Someone who is hoping to start a business needs more than just a great idea. They also need the right protections. Starting a formal business is crucial for both the public perception of the business as a professional one and the protection of an entrepreneur’s interests.
Those starting companies have a variety of options available, from an S corporation to a sole proprietorship. There are limited liability companies (LLCs) and multiple different types of partnerships, as well as non-profit corporations. Taking the following steps can help a new business owner to choose the best formation option for their vision when starting a new company.
Evaluating the company’s five-year plan
Although it is possible to change a business’s type after the company grows, having the right business type from the earliest days of operations is usually the best option. The ease of initial startup should not be the only consideration. People must think about how much risk there will be and how big they hope the company will grow when deciding the right business type to form.
Thinking about their funding
Different types of businesses are better depending on the startup capital someone hopes to obtain. Whether an individual wants a business loan from a bank or to offer stock to bring in shareholders to invest in the company, the type of business will influence what sorts of financial support and entrepreneur can obtain. The more outside capital someone requires, the more likely it is that they will need a more complex business form than a simple sole proprietorship.

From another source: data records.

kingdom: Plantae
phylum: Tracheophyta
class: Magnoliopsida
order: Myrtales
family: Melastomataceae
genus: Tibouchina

Assessing end goals for the company
Does an entrepreneur hope to resell their business interest to a larger company after achieving certain goals? Do they intend to continue running the company as a professional practice until they retire? Will they pass it to their children, or will a partner take over when they want to retire?
Someone’s long-term goal for the company, whether it is selling the business or passing it to the next generation of their family, will influence the right structure to utilize during the startup phase. The type of entity a business chooses can affect everything from the entrepreneur’s liability to the tax obligations for both the owner and the business.
Choosing the right business type can prove to be of the utmost importance for protecting an entrepreneur’s interests and maximizing the potential of investments made in the business.